City officials analyze a promotional list comprised of police officers who meet a certain criteria for promotion on an annual basis. For the past several weeks, City Council members and police officials have been interviewing candidates from the list to the fill the vacancies.
“They are not taking their entire DROP time since they are going into a contract year. They are choosing to leave knowing what their benefits are. Most are cutting it short. That’s why we are a bit unprepared. We were preparing for them to leave in a year, two or three. The fact they are leaving now sped up our replacement strategy,” said Nolan.
In stark contrast, Chester Mayor Thaddesus Kirkland told a local TV station last week, “We’re not short-staffed. We knew that there were officers going to retire, so we simply redeployed some of our officers. We do have 72 able bodied police officers who are capable of doing the job and who are doing the job. So I’m very confident in their abilities.”

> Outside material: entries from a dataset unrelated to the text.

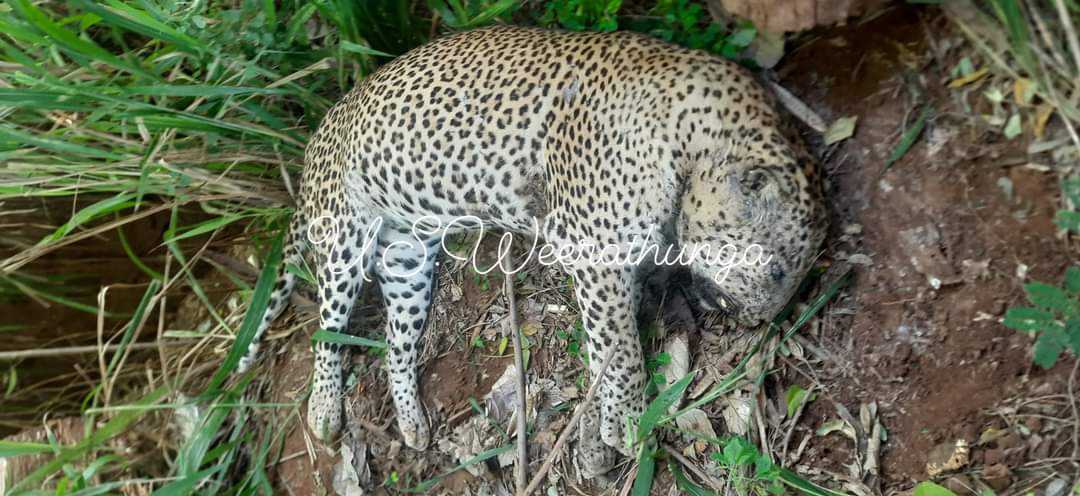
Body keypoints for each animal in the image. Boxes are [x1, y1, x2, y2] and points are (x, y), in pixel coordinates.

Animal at [237, 25, 828, 477]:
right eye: (778, 271)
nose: (754, 323)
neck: (691, 141)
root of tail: (316, 137)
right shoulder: (597, 258)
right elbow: (623, 354)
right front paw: (630, 428)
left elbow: (604, 352)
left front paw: (597, 434)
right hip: (343, 236)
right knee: (326, 328)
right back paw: (324, 411)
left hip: (407, 258)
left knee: (395, 347)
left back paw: (412, 424)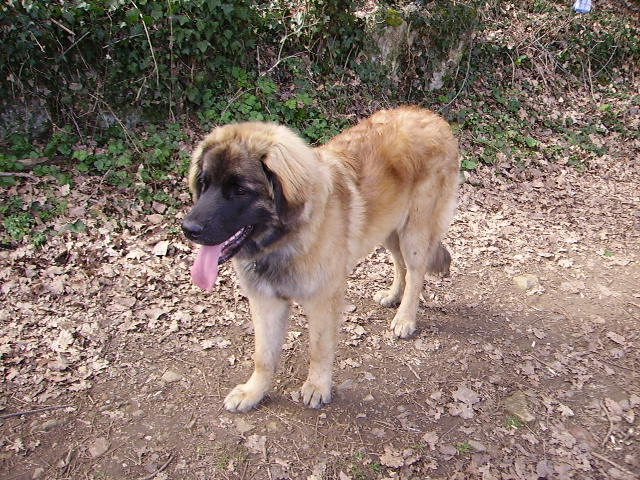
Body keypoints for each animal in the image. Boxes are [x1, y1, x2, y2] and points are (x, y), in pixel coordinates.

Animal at [182, 106, 458, 412]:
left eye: (240, 190)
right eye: (204, 184)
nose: (188, 229)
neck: (285, 239)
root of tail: (432, 117)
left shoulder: (323, 301)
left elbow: (319, 349)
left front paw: (317, 386)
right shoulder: (266, 301)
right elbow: (263, 356)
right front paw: (254, 392)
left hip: (414, 231)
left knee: (416, 271)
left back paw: (405, 318)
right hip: (387, 227)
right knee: (401, 266)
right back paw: (393, 295)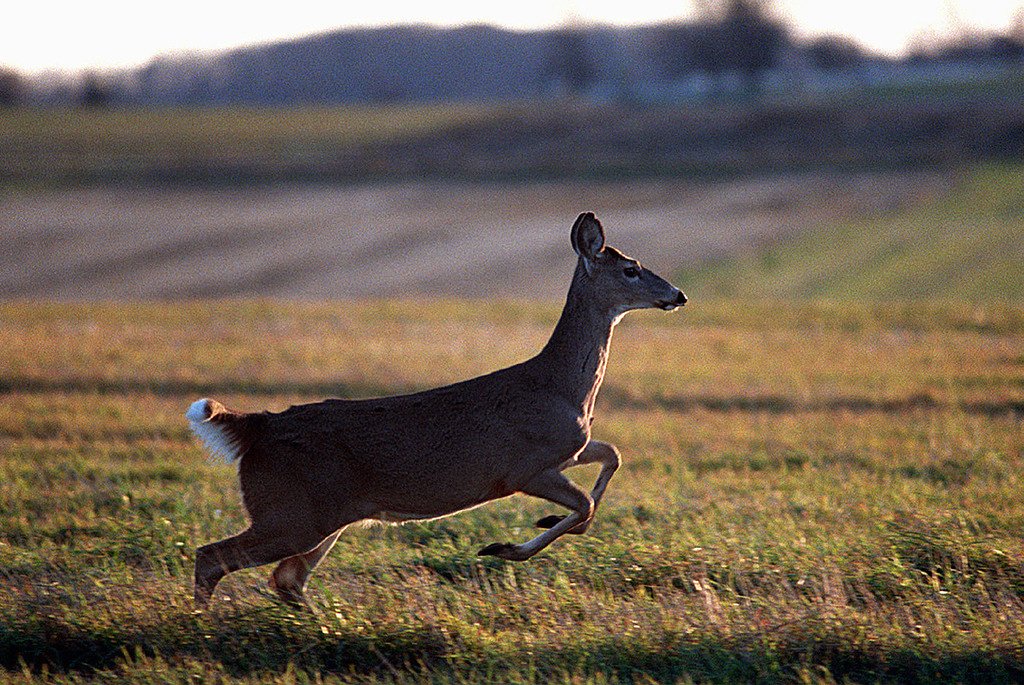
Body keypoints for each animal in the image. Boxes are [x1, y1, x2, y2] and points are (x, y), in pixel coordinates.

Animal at [186, 212, 687, 607]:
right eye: (631, 270)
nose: (678, 294)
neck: (561, 388)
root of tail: (255, 428)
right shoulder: (523, 468)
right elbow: (585, 504)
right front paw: (504, 548)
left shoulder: (569, 450)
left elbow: (611, 457)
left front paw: (536, 528)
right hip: (292, 511)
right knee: (211, 557)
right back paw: (204, 627)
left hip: (321, 516)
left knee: (285, 579)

Chester currently has eight cadets (an additional two are in police field training) enrolled in the Philadelphia Police Academy and are set to graduate this month. Upon graduation they will fill vacancies for patrolmen.
The city has posted a number of ads for patrol officers and positions within the police department, on the city website and in a newspaper.
“There are a number of detectives leaving. We do have replacements on the way and we do have training programs set up to bring them up to speed. Will they have the same experience? No,” commented Nolan. He mentioned training programs with the district attorney’s police academy instructors who who work for CID, and other training throughout the year including crime scene investigation and homicide investigation training.
“There are things in place to make sure we can do what we can to protect and maintain a safe and operating police department to serve our constituent base and make sure the residents are safe,” said Chester spokeswoman Aigner Cleveland.
The city also maintains a DROP program for Police Pension Fund participants. The DROP allows eligible officers to elect distribution of the monthly benefit, which is placed in an interest bearing account, and remain employed. The DROP results in increased costs to the city because officers continue to earn higher salaries and longevity payments than their replacements would receive. There are also administrative costs for administering the DROP. Participation in the DROP is limited to three years.
The benefit to the employers, especially a police department which has specialized functions and requires training, is it gives time to replace employees. The benefit for employee is they end up with a lump sum of their pension money saved for them while they are still working.
Each cop who has completed 25 years of service and who has attained age 50 is eligible for “normal retirement.” The normal retirement benefit is equal to 50 percent of the average monthly W-2 earnings of the officer during the 12 months immediately preceding retirement.
A cop retiring is also entitled to an additional benefit of $100 per additional year of service upon completion of 26 years of service. Members contribute five percent of their pay. The plan also provides for early retirement after 20 years of service, regardless of the officer’s age, and a disability retirement benefit.
Employees participating in the Officers & Employees Retirement System are eligible for full retirement at age 65 and are 100 percent vested after five years of service. A voluntary early retirement is also available after age 55 and 10 years of service. The pension benefit equals 1.65 percent times average compensation (three latest years) multiplied by the years of service (up to 30 years).
In 2016, the department averaged 4,900 calls for service per month.